> **Selected passage**
————

Typist for a Day: Harlequin Creature Typing Bee

Join the Harlequin Creature typing bee in the gallery of Hatcher Graduate Library on Wednesday, February 18th from 11:30am-4:30pm. Sign up for a spot to help produce a one-of-a-kind publication!

Harlequin Creature, a locally-published arts and literature journal, stands out not only for its content, but for its unique production process. Each issue is individually typed by volunteers during typing bees in Ann Arbor, Los Angeles, Brooklyn, and Berlin. Many volunteers return issue after issue, relishing the sense of community and the opportunity to create something tangible.

Photograph of past issues of Harlequin Creature.
Past issues of Harlequin Creature. Photo by Meghan Forbes, courtesy of Harlequin Creature. 

While the typing bee method was at first intended to be a means of publishing cheaply (not the case, as editor and founder Meghan Forbes discovered after investing in typewriters and supplies), it soon came to be a defining characteristic and even a guiding metaphor for Harlequin Creature. Editor Hannah McMurray suggests that literary work that appears in Harlequin Creature could almost be described as having two creators - the original author and the typist. Slightly varying typefaces on different typewriter models and individual typists’ vagaries result in variant line-breaks, and since the use of white-out is expressly forbidden, methods of correcting typos lend an extra touch of individuality to each copy.

Photograph of Harlequin Creature Issue #4's cover, with pages fanned out below it.
Harlequin Creature Issue #5. Photo by Meghan Forbes, courtesy of Harlequin Creature.

————

> **Exercises to complete**
1 - Decide whether each statement agrees with the Harlequin Creature passage. Answer yes or no, and quote the words from the passage that settle it.
(a) The typing bee at Hatcher Graduate Library runs from 11:30am to 4:30pm.
(b) Typists may use white-out to fix their typos.
(c) The typing bee method proved to be a cheap way to publish the journal.
2 - According to the Harlequin Creature passage, in which cities are the typing bees held?
3 - Using the Harlequin Creature passage, explain why copies of the same issue differ from one another.
The records below come from a separate source and are unrelated to the Harlequin Creature passage.

> **Supplied material**

————

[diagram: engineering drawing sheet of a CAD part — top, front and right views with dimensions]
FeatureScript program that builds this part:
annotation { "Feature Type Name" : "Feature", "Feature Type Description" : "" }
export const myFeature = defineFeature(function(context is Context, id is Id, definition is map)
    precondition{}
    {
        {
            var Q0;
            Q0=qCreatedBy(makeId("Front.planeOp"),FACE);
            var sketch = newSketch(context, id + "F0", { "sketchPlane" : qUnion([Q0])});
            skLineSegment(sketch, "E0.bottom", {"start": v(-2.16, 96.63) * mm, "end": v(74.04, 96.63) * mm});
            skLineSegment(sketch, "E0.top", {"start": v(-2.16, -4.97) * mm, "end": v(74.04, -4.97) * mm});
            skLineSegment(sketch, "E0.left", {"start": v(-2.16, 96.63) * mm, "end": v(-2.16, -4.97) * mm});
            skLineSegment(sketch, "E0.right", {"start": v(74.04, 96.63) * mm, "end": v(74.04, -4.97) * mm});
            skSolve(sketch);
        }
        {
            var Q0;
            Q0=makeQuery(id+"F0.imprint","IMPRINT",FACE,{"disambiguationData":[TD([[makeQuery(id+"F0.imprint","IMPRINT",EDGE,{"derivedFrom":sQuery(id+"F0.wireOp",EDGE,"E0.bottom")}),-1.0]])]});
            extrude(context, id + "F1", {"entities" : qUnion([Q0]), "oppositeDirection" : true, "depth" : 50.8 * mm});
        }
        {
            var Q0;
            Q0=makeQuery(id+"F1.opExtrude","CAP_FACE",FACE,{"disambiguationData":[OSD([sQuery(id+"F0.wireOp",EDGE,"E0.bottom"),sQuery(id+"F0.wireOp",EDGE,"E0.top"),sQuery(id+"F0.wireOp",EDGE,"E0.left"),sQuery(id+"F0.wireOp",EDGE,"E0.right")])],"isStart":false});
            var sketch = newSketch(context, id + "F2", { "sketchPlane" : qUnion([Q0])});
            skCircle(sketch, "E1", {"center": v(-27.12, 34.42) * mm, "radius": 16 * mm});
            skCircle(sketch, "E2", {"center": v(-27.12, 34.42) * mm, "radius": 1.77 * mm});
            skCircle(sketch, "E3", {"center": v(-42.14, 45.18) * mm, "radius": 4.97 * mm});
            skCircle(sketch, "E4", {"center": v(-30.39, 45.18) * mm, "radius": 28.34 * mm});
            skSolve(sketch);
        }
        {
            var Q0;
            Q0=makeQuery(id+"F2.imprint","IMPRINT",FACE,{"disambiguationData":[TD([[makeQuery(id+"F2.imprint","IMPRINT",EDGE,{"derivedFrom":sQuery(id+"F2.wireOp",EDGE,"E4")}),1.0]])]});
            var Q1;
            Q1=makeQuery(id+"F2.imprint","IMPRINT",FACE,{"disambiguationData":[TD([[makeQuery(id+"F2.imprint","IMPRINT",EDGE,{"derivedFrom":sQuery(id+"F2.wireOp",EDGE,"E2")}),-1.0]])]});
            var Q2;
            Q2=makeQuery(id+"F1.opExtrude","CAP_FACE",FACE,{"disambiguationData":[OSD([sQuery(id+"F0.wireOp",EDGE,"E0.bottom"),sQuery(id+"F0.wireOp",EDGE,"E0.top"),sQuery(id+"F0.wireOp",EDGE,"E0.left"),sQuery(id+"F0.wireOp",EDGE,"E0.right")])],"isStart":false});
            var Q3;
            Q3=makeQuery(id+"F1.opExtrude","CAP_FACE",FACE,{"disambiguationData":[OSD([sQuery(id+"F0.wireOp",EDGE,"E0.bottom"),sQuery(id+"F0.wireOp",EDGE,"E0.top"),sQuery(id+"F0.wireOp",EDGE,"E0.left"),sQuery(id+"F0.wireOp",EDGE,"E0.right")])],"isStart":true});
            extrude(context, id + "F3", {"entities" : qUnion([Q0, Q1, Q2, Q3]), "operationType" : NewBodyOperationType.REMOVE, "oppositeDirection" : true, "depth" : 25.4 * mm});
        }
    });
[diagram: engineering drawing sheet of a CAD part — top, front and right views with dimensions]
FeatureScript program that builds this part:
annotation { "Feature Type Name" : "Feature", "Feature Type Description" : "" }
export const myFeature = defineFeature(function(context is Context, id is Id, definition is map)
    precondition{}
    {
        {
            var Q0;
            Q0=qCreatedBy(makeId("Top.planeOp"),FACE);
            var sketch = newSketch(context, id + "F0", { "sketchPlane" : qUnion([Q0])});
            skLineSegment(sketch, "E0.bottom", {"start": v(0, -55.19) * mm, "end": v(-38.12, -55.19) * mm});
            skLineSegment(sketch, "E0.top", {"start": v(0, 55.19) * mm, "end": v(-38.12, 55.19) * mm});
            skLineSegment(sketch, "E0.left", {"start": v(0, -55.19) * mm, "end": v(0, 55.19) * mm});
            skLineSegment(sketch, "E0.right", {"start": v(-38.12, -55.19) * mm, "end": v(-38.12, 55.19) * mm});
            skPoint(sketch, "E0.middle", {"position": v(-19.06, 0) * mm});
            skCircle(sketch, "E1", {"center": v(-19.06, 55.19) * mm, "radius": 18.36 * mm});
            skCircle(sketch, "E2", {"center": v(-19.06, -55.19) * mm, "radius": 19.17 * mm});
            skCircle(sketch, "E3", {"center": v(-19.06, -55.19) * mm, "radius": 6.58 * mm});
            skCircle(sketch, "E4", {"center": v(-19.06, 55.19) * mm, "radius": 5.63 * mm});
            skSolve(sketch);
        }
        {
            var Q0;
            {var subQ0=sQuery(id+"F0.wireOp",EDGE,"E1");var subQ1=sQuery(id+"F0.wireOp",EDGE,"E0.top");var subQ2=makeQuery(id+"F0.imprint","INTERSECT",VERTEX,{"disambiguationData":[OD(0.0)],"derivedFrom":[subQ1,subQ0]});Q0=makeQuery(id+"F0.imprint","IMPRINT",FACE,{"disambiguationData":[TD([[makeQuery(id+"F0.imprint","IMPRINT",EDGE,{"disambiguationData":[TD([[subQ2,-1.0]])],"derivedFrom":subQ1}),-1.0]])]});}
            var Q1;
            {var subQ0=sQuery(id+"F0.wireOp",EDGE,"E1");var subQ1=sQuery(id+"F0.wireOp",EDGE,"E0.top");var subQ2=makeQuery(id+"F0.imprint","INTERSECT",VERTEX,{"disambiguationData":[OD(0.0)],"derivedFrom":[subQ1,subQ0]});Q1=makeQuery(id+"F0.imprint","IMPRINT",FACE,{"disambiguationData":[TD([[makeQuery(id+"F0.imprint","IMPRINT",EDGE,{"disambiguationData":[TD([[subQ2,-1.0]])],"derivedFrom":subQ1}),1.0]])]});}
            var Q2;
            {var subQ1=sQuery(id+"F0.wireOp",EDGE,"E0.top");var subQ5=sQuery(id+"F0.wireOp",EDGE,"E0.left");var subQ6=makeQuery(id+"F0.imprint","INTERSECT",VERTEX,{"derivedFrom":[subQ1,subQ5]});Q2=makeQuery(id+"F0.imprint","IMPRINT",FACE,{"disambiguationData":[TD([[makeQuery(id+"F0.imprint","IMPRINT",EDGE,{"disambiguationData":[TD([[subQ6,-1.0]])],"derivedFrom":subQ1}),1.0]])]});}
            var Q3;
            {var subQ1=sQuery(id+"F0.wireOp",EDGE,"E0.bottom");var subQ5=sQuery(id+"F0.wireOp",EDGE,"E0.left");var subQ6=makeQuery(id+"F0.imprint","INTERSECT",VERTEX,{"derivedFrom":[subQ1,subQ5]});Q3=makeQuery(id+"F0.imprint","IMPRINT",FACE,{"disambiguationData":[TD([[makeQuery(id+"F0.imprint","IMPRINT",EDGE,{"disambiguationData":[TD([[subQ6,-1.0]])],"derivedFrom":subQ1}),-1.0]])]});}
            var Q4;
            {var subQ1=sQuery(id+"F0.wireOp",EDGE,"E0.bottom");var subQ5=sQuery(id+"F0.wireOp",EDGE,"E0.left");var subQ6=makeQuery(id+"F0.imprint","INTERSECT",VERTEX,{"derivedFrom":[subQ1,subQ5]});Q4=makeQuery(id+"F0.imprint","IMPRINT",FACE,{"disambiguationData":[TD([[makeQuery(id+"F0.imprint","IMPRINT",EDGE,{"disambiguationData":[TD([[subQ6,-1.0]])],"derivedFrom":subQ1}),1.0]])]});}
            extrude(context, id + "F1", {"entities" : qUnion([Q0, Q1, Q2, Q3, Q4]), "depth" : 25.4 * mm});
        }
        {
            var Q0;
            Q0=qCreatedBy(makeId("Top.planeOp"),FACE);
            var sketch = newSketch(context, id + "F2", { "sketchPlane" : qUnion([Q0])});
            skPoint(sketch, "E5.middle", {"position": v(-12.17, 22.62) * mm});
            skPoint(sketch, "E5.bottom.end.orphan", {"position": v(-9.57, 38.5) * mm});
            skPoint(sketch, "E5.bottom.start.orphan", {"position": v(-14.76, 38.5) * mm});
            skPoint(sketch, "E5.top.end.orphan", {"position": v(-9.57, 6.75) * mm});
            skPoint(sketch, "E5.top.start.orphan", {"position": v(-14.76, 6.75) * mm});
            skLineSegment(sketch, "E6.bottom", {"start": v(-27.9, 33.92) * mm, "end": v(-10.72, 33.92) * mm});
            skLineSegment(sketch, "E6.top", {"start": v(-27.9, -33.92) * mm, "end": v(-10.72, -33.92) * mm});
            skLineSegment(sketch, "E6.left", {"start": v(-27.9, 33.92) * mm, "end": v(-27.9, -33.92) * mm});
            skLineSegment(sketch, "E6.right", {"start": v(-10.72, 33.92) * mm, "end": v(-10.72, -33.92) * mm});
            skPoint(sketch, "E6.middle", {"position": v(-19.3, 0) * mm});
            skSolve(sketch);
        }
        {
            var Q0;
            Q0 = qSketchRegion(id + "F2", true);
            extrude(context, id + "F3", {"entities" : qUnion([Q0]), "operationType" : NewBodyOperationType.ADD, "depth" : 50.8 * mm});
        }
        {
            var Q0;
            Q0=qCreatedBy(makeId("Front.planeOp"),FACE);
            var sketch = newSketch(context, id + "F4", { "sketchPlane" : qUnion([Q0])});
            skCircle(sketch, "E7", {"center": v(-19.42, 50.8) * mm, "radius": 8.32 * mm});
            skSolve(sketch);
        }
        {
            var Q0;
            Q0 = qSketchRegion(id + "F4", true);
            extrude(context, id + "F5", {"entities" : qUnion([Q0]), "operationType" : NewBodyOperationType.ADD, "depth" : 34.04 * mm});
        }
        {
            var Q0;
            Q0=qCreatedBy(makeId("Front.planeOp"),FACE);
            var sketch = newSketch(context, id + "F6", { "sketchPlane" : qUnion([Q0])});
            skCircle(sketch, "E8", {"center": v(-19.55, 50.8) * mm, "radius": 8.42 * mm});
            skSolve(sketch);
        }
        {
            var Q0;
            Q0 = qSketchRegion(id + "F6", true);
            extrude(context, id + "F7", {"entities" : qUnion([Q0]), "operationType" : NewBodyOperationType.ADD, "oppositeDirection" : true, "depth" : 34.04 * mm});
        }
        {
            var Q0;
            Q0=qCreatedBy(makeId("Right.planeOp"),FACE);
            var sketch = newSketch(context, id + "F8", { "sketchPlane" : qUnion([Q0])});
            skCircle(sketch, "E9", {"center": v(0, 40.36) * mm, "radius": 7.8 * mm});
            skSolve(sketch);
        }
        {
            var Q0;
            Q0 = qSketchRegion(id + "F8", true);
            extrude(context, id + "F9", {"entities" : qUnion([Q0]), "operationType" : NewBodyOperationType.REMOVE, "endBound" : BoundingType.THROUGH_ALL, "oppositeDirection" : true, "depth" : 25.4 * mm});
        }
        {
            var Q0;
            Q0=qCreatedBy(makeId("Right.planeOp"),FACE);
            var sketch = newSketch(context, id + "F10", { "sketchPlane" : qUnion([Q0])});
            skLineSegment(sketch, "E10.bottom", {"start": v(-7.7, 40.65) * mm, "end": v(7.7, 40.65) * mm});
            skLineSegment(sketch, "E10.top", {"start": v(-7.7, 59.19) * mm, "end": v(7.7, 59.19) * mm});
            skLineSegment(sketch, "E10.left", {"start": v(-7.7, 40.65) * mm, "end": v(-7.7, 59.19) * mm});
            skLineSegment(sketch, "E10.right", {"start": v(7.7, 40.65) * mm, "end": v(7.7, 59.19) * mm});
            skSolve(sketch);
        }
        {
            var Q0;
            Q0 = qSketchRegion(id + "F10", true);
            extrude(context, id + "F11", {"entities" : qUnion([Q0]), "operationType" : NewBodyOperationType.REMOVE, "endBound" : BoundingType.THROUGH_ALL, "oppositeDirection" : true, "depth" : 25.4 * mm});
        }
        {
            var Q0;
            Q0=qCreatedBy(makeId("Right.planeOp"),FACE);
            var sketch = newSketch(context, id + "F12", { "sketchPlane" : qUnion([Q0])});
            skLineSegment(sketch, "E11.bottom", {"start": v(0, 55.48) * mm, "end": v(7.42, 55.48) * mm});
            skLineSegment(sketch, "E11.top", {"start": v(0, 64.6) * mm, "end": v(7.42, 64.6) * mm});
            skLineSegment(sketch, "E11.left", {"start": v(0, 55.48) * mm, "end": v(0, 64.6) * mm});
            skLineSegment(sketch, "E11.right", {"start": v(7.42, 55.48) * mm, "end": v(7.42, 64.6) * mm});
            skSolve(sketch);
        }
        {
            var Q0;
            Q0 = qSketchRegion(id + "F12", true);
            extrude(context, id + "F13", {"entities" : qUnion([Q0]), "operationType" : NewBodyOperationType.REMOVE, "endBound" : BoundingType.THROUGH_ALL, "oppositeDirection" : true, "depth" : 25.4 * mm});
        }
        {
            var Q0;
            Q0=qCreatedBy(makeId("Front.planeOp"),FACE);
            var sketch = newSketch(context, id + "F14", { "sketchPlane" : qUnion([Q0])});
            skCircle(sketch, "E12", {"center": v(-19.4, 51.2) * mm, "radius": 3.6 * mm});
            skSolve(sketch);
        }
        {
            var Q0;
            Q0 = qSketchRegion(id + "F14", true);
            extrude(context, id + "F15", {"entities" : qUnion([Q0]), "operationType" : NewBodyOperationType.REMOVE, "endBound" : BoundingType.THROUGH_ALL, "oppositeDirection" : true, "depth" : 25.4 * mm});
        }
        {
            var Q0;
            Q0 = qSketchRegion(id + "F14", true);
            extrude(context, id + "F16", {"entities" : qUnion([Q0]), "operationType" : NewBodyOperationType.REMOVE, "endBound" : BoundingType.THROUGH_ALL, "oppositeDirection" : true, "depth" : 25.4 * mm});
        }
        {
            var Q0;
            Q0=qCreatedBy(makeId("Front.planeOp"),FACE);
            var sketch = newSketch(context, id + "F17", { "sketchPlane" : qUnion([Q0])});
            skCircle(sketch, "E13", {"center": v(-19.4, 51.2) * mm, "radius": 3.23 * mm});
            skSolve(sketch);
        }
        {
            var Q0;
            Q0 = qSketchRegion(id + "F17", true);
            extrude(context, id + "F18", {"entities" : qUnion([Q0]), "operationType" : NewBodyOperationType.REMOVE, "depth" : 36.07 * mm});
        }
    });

————

> **List of solutions**
1 -
(a) Yes: "on Wednesday, February 18th from 11:30am-4:30pm"
(b) No: "the use of white-out is expressly forbidden"
(c) No: "not the case, as editor and founder Meghan Forbes discovered after investing in typewriters and supplies"

2 - Ann Arbor, Los Angeles, Brooklyn, and Berlin.

3 - Different typewriter models have slightly varying typefaces, and each typist has individual vagaries, so the line-breaks vary. Because white-out is expressly forbidden, the methods typists use to correct typos also give each copy an extra touch of individuality.